Love is a verb. You can write that down.
This statement may sound familiar to you because just a few weeks ago, I said faith is a verb. So now here I am claiming that love is a verb. Sometimes we think we can love in the abstract—warm, fuzzy feelings for people in general. But no, love is not so much a feeling as it is a verb, active, face-to-face, hand-to-hand—and messy . . .
This week, we hear again Luke’s famous story about a lawyer who came to Jesus seeking eternal life. I’m not sure what “eternal life” meant to him exactly, how a first century Jew might have thought about it, but Jesus’ answer is pretty clear: Love. The way to life is love. Love God. Love one another. Love the neighbor. Love the stranger. Love the enemy, the unlovely, and the unlovable. “But who is my neighbor?” the lawyer negotiates for specific rules and clear guidelines . . .
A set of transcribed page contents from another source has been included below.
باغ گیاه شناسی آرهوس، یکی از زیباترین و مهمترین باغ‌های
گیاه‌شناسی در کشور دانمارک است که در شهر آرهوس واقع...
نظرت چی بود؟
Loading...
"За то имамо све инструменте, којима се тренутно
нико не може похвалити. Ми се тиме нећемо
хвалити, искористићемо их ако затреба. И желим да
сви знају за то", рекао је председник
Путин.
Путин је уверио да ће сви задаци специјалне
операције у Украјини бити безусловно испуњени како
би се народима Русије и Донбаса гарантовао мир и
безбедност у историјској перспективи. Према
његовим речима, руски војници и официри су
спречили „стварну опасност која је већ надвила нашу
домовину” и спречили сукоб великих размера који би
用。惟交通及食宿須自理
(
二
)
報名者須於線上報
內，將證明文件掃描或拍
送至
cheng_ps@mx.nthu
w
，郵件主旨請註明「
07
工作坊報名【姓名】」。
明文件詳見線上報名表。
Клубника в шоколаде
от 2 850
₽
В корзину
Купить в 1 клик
The startling reversal in Jesus’ story about the Good Samaritan is that there—right there in the messy life of that uncomfortable person—God’s own presence exists. There—right there in the lives of “those people”—God’s own purposes are at work. There—right there in one whom we might distrust, disrespect, and maybe even hate—love can be embodied.
I have claimed that love is not a feeling; love is a verb. And yes it is. But of course love also is deep emotion. There is a saying you may have heard: “act as if . . .”
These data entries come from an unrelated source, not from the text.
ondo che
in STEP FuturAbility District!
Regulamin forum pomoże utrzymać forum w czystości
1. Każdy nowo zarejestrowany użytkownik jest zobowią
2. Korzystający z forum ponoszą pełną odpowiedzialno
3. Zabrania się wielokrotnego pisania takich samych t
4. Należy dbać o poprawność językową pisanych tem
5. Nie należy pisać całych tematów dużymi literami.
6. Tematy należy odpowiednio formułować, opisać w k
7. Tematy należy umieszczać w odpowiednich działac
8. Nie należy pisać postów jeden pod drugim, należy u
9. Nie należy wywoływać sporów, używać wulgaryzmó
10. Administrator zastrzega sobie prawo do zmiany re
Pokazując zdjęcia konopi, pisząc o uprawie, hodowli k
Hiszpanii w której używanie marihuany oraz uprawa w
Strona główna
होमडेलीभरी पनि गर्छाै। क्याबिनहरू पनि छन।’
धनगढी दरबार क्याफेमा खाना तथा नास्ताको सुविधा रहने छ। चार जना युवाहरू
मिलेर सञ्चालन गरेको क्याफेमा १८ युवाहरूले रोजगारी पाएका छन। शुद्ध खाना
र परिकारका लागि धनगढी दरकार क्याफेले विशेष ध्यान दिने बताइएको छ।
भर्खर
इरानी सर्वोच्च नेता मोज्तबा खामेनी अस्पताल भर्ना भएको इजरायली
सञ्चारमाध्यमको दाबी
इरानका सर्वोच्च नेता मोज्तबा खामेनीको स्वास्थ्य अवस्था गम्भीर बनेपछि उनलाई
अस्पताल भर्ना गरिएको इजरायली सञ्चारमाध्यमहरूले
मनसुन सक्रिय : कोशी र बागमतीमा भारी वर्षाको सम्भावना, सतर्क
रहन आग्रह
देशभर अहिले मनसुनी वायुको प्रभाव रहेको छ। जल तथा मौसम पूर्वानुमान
Act as if something is true, and it may actually become true. Act as if you love someone, act with proactive loving acts, then, lo and behold, pretty soon the reality of love grows, not just in our acting but also in our thinking and in our feeling as well.
What would happen if Christians actually fell head over heels in love with all the people whom God loves? How would that change our world?
When love of God becomes our center, everything is transformed! Surely this truth provides context for the foundational text from Deuteronomy.
“Hear, O Israel: The Lord is our God, the Lord alone. You shall love the Lord your God with all your heart, and with all your soul, and with all your might.”Deut 6:4
For people of God, loving God provides the ground and center for everything we are and everything we do with our lives.
As we lean into God’s love and offer wholehearted love back to God (as wholehearted as we can manage), we also find more ability to love the neighbor—and even the enemy. It’s a cycle of life and a circle of love.